For instance, commuter services bureau chief Jim Larsen pointed out that Skip, another dockless company operating in D.C., told him that they envision deploying 500 vehicles to the county right away in the near future. He added that he foresees as many as 10 companies applying as part of the new pilot program, meaning the county would soon be awash in thousands of the vehicles.
“Those jurisdictions that don’t have a cap have run into problems, and in some cases have had to entirely pull back, pull all the devices off the market and start over,” said county transportation chief Dennis Leach. “We don’t feel that’s a good way to move forward.”

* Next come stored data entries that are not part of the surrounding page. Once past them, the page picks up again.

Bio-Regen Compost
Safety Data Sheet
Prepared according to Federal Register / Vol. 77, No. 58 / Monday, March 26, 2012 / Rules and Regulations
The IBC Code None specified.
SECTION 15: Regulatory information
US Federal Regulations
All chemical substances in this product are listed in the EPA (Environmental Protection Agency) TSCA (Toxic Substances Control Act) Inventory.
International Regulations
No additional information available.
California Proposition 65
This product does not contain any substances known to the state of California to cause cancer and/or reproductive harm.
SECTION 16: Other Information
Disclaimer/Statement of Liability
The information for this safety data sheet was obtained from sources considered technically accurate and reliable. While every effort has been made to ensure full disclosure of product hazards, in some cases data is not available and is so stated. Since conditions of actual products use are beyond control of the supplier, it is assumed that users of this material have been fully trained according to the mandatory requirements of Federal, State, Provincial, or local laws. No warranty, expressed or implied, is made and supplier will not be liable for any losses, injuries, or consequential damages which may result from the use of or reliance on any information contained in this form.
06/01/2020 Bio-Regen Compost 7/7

Yet Board member Erik Gutshall pointed out that if the 350-vehicle cap forced companies to leave the county, “we could find ourselves midway through the pilot, and our hands are tied.” That’s why the Board ultimately decided to allow dockless companies to immediately deploy 350 bikes and scooters, then apply for an increase of 50 vehicles each month over the duration of the pilot, so long as they can prove they’re being ridden three times each day.
Dorsey added that an increase in the number of scooters and bikes might also force companies to deploy the vehicles beyond just the heavily trafficked Rosslyn-Ballston corridor, which he deemed an “equity issue.”

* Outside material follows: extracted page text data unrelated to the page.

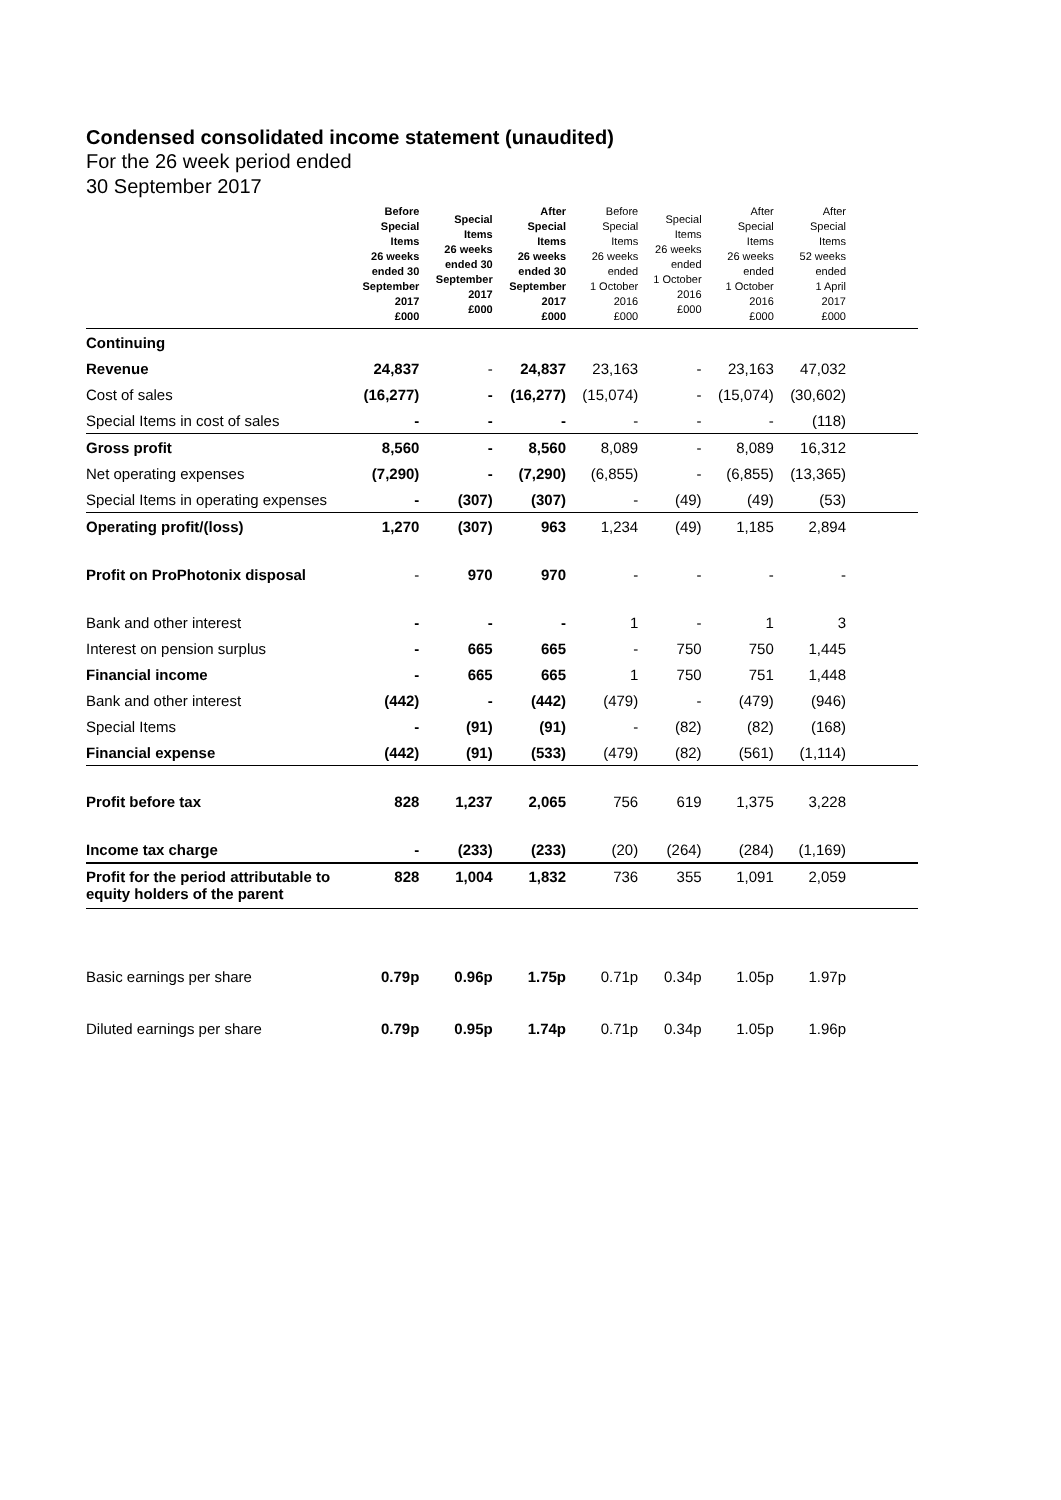Condensed consolidated income statement (unaudited)
For the 26 week period ended
30 September 2017
| | Before Special Items 26 weeks ended 30 September 2017 £000 | Special Items 26 weeks ended 30 September 2017 £000 | After Special Items 26 weeks ended 30 September 2017 £000 | Before Special Items 26 weeks ended 1 October 2016 £000 | Special Items 26 weeks ended 1 October 2016 £000 | After Special Items 26 weeks ended 1 October 2016 £000 | After Special Items 52 weeks ended 1 April 2017 £000 | |
| --- | --- | --- | --- | --- | --- | --- | --- | --- |
| Continuing | | | | | | | | |
| Revenue | 24,837 | - | 24,837 | 23,163 | - | 23,163 | 47,032 | |
| Cost of sales | (16,277) | - | (16,277) | (15,074) | - | (15,074) | (30,602) | |
| Special Items in cost of sales | - | - | - | - | - | - | (118) | |
| Gross profit | 8,560 | - | 8,560 | 8,089 | - | 8,089 | 16,312 | |
| Net operating expenses | (7,290) | - | (7,290) | (6,855) | - | (6,855) | (13,365) | |
| Special Items in operating expenses | - | (307) | (307) | - | (49) | (49) | (53) | |
| Operating profit/(loss) | 1,270 | (307) | 963 | 1,234 | (49) | 1,185 | 2,894 | |
| Profit on ProPhotonix disposal | - | 970 | 970 | - | - | - | - | |
| Bank and other interest | - | - | - | 1 | - | 1 | 3 | |
| Interest on pension surplus | - | 665 | 665 | - | 750 | 750 | 1,445 | |
| Financial income | - | 665 | 665 | 1 | 750 | 751 | 1,448 | |
| Bank and other interest | (442) | - | (442) | (479) | - | (479) | (946) | |
| Special Items | - | (91) | (91) | - | (82) | (82) | (168) | |
| Financial expense | (442) | (91) | (533) | (479) | (82) | (561) | (1,114) | |
| Profit before tax | 828 | 1,237 | 2,065 | 756 | 619 | 1,375 | 3,228 | |
| Income tax charge | - | (233) | (233) | (20) | (264) | (284) | (1,169) | |
| Profit for the period attributable to equity holders of the parent | 828 | 1,004 | 1,832 | 736 | 355 | 1,091 | 2,059 | |
| Basic earnings per share | 0.79p | 0.96p | 1.75p | 0.71p | 0.34p | 1.05p | 1.97p | |
| Diluted earnings per share | 0.79p | 0.95p | 1.74p | 0.71p | 0.34p | 1.05p | 1.96p | |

“I’d hope with this more permissive approach, we can get these companies really thinking about how they deploy on Columbia Pike, Lee Highway, Shirlington, all these areas not served by the multiplicity of modes on the R-B corridor,” Dorsey said.
Gutshall even proposed someday moving to a “free for all” approach, where the county would require companies to “draw down” if they can’t provide data demonstrating they’re hitting a target number of trips per day. Dorsey even suggested setting a cap on the total number of vehicles in the county, then putting forth some sort of competitive bidding process for companies looking to meet that demand.
The new policy also bans people from riding the scooters on sidewalks and county trails — staff believes the county would need to pass a new ordinance to allow them on the trails, yet lacks the authority to do so under state law — and caps their speed limit at 10 miles per hour.
Kilberg suggested changing both provisions, particularly the speed limit, as the company’s scooters are currently capped at 15 miles per hour.
“Most people aren’t going 15… and if you’re only using them on the street, you’re competing with other cars,” Kilberg said.
But any of those proposed changes would only come once the county gets a chance to evaluate the results of the pilot, Cristol said. County staff plans to collect data from the companies on the scooters and bikes, and gather comments from the community to gauge how the dockless vehicles are working in practice.
“We want complaints, commendations, to know if you’re enjoying the program, or possibly not,” said Paul DeMaio, the pilot program’s manager.